At Level 1, a therapist does not direct any other staff or team member to aid in operation of the Ekso. Two therapists are required to do the following.

  • screening appropriate patients for using the Ekso
  • . administering a walking session
  • selecting appropriate programming
  • . managing emergency situations.

lt is important for therapists at Level 1 to continue using the Ekso after the initial training week to build their skills and be prepared for the second phase of training. It is recommended that they achieve the following prior to beginning phase 2.

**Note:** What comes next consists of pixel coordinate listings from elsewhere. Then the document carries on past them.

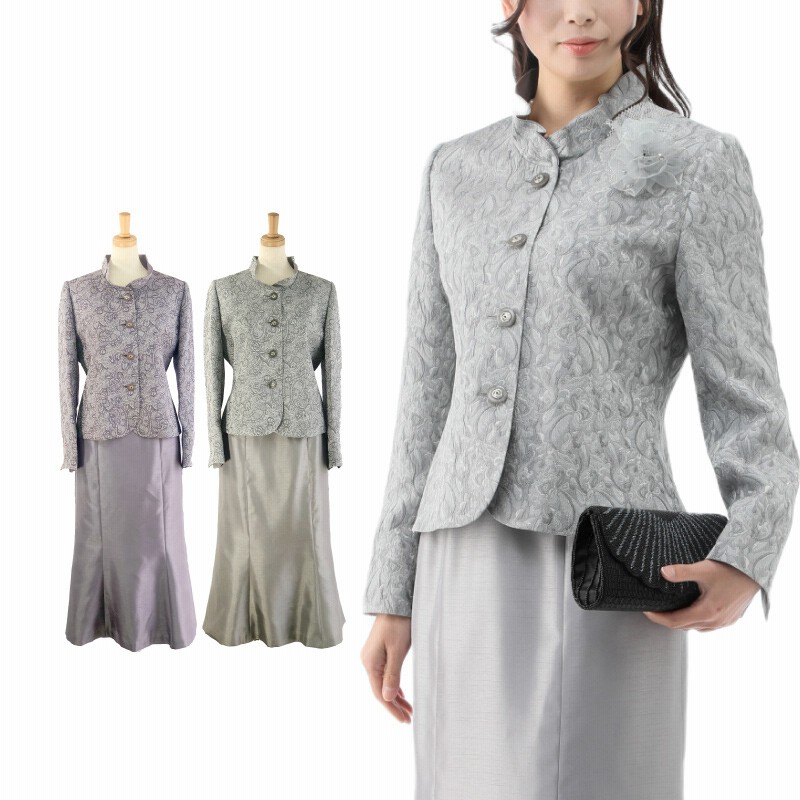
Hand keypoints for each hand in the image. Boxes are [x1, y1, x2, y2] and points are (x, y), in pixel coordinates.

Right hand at [360, 613, 412, 722]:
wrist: (395, 603)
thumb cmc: (398, 625)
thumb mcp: (397, 651)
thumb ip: (392, 675)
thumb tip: (387, 698)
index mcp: (370, 663)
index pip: (379, 693)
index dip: (392, 708)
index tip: (404, 719)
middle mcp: (368, 661)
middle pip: (380, 690)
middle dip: (395, 705)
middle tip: (409, 718)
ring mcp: (373, 656)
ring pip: (384, 682)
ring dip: (395, 696)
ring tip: (408, 709)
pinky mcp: (380, 651)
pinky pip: (385, 674)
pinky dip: (394, 685)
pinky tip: (400, 692)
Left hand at [642, 560, 759, 630]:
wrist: (755, 572)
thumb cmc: (731, 570)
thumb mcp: (704, 569)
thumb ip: (682, 572)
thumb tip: (662, 572)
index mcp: (707, 612)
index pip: (675, 621)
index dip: (658, 618)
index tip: (646, 611)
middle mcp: (715, 621)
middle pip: (684, 627)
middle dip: (666, 620)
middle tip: (654, 610)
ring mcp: (724, 622)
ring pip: (696, 628)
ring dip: (681, 622)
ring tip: (669, 611)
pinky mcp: (730, 619)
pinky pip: (707, 626)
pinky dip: (695, 621)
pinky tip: (691, 612)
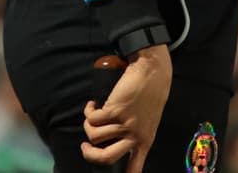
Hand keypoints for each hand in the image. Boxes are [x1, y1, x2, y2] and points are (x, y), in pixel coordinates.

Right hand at [81, 43, 171, 171]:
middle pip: (105, 158)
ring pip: (94, 136)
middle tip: (86, 147)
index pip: (134, 170)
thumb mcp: (147, 123)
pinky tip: (93, 105)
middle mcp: (134, 136)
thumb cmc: (150, 97)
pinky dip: (88, 111)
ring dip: (89, 125)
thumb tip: (113, 146)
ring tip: (93, 116)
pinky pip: (92, 119)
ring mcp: (124, 124)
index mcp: (144, 143)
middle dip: (89, 154)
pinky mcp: (115, 110)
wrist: (152, 73)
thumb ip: (134, 136)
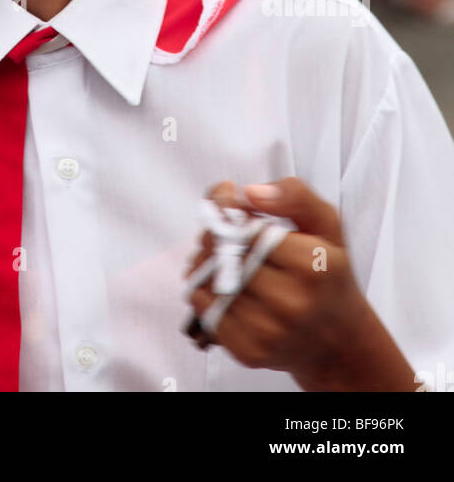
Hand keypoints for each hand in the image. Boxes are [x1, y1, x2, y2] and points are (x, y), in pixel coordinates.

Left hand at [184, 178, 415, 391]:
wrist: (338, 340)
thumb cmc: (328, 274)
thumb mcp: (326, 224)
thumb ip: (294, 195)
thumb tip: (250, 193)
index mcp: (310, 264)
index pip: (246, 228)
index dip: (231, 212)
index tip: (233, 208)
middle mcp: (289, 302)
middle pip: (224, 253)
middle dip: (215, 236)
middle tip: (224, 232)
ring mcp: (267, 331)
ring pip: (209, 280)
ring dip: (206, 261)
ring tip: (224, 257)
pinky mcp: (247, 350)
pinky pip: (204, 307)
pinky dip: (205, 289)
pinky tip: (224, 283)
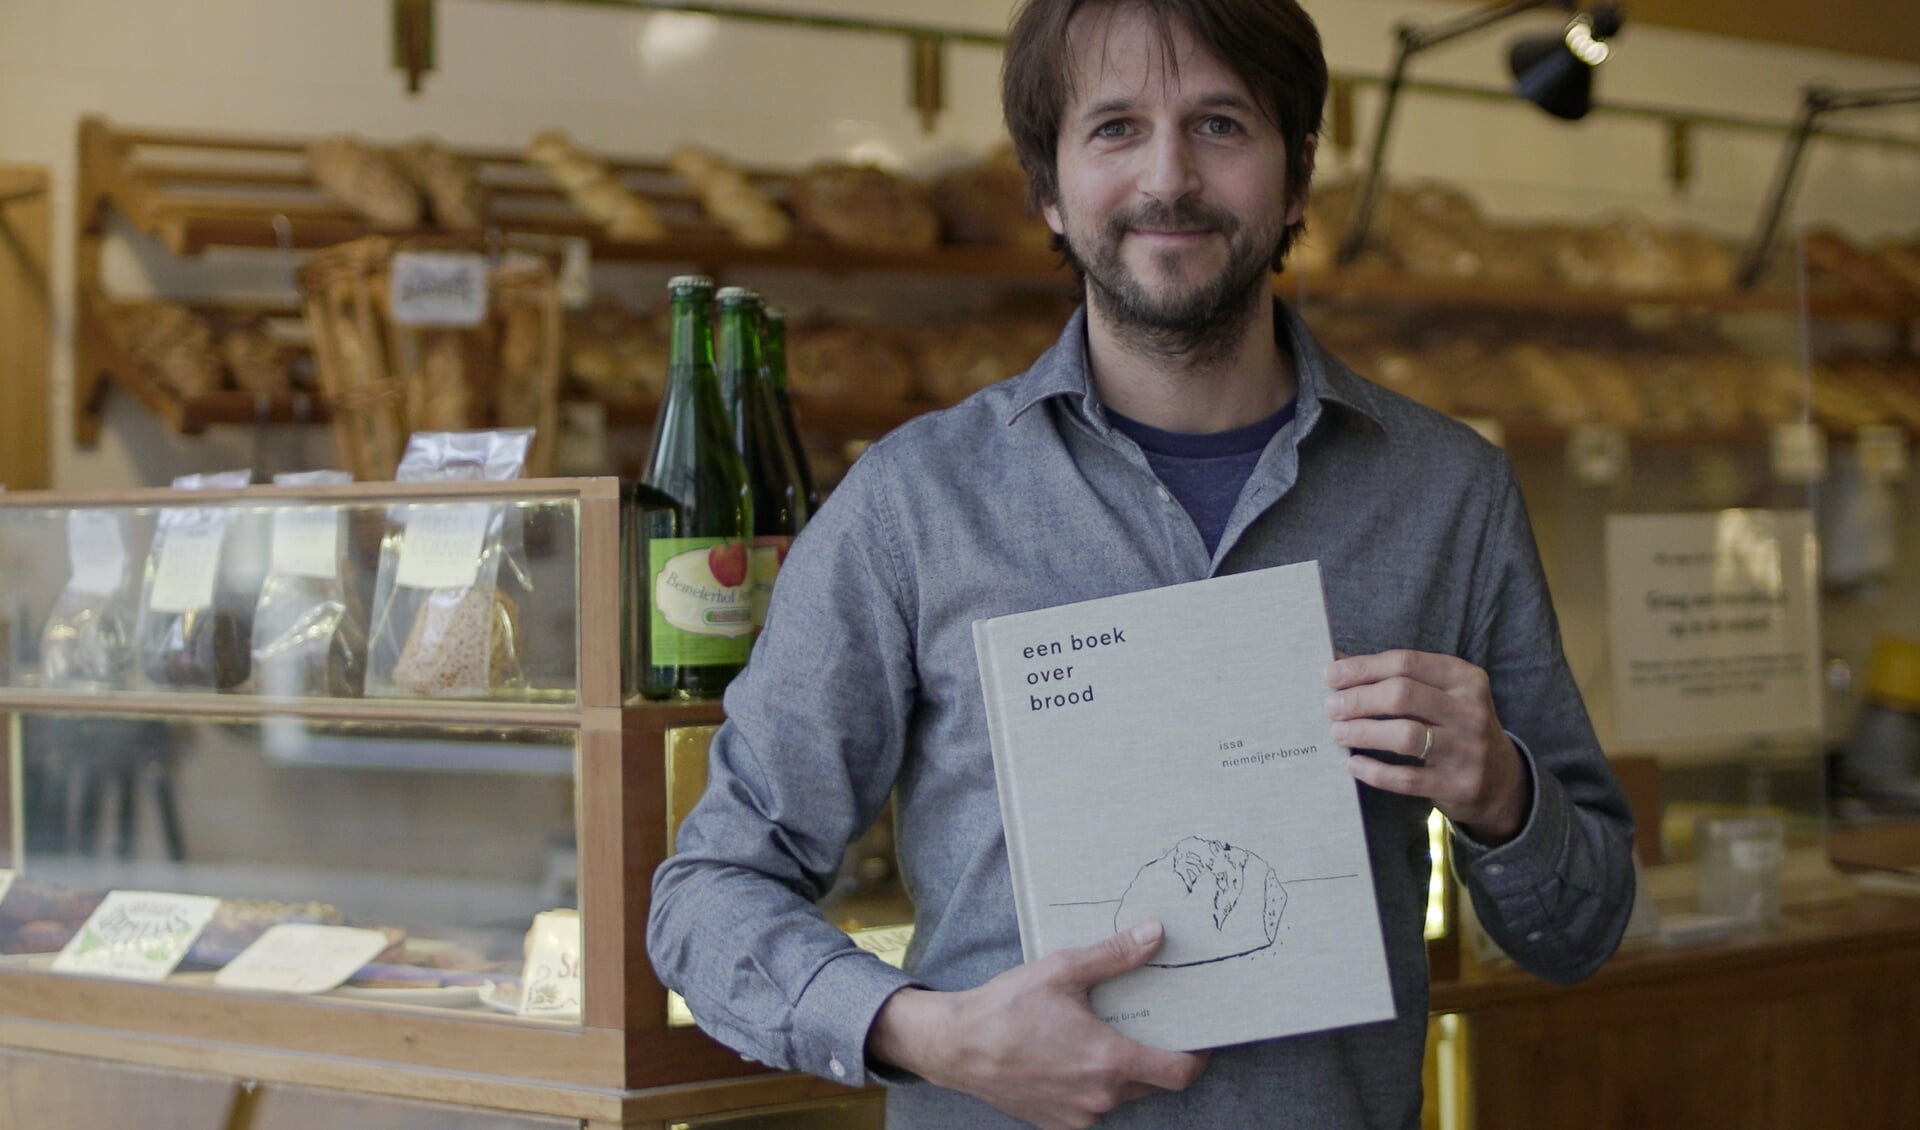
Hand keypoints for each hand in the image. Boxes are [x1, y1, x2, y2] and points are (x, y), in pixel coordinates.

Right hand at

  • . Perform 3-5 new patient evaluations and screenings for use of the Ekso
  • Adjust the Ekso hardware and software for 15 to 20 Ekso walking sessions
  • Manage 15 to 20 walking sessions in the Ekso with both new and recurring patients,
  • Don and Doff the Ekso for 10 to 15 patient sessions
  • Manage Ekso safety features (requires a variable number of sessions)

Phase 2 – Advanced Features

The Ekso Bionics Training Team returns to complete the second phase of training after a period of continued use of the Ekso by therapists at Level 1. Phase two training lasts 2-3 days and incorporates the remaining features of Ekso, and expands the possibilities for clinical use.

To progress from Level 1 to Level 2, a therapist must demonstrate the following mastery safely and independently.

  • evaluating and screening appropriate persons for use of the Ekso
  • . directing all aspects of Ekso operation to support personnel
  • . device operation and selection of appropriate programming for an Ekso walking session
  • . managing emergency situations

At Level 2, a therapist independently operates the Ekso with support personnel of his or her choice, and is fully responsible for directing and running all aspects of the Ekso walking session. Level 2 Ekso therapists are also able to delegate appropriate (high level) patients to support personnel that they supervise and train on proper Ekso operation/spotting.

Statement of Substantial Equivalence

Based on safety and performance testing, technological characteristics, and clinical data, the Ekso has been demonstrated to be appropriate for its intended use and is considered to be substantially equivalent to the predicate device.